● Supplied material:
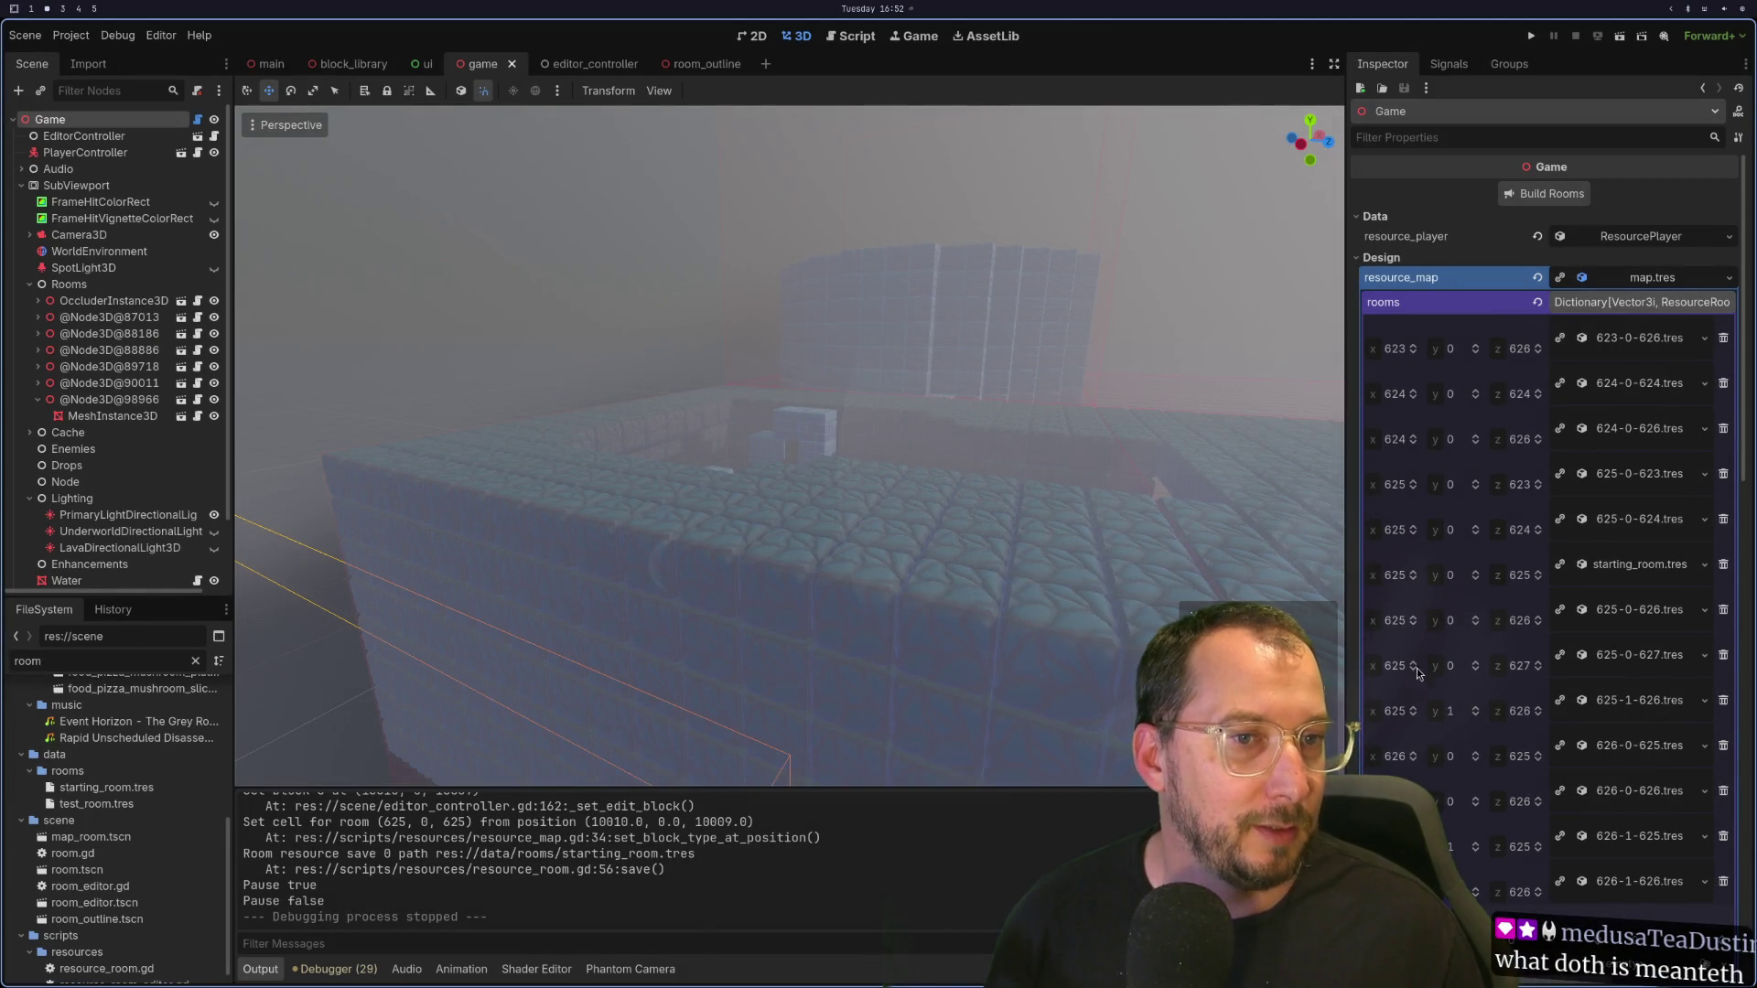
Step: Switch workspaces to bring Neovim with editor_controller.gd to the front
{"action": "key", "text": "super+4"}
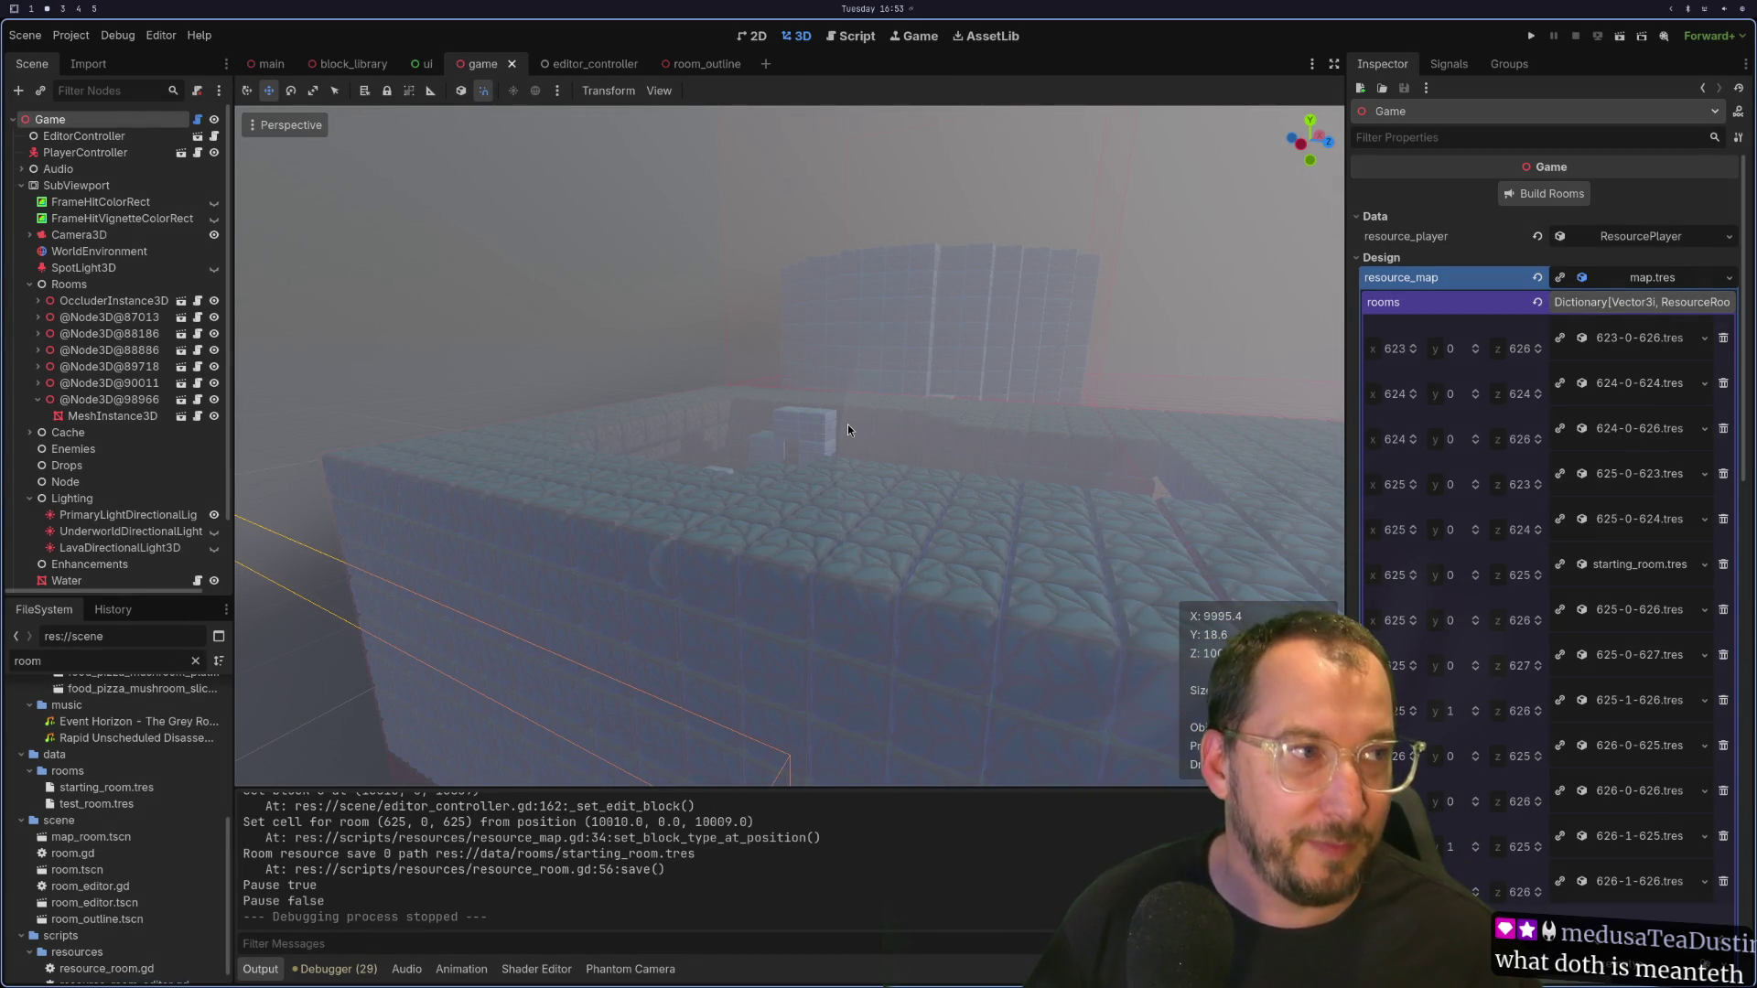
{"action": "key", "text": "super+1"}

● Work to be completed: Copy, from the material, each line that holds the string "action".

● Answer section:
{"action": "key", "text": "super+4"}
{"action": "key", "text": "super+1"}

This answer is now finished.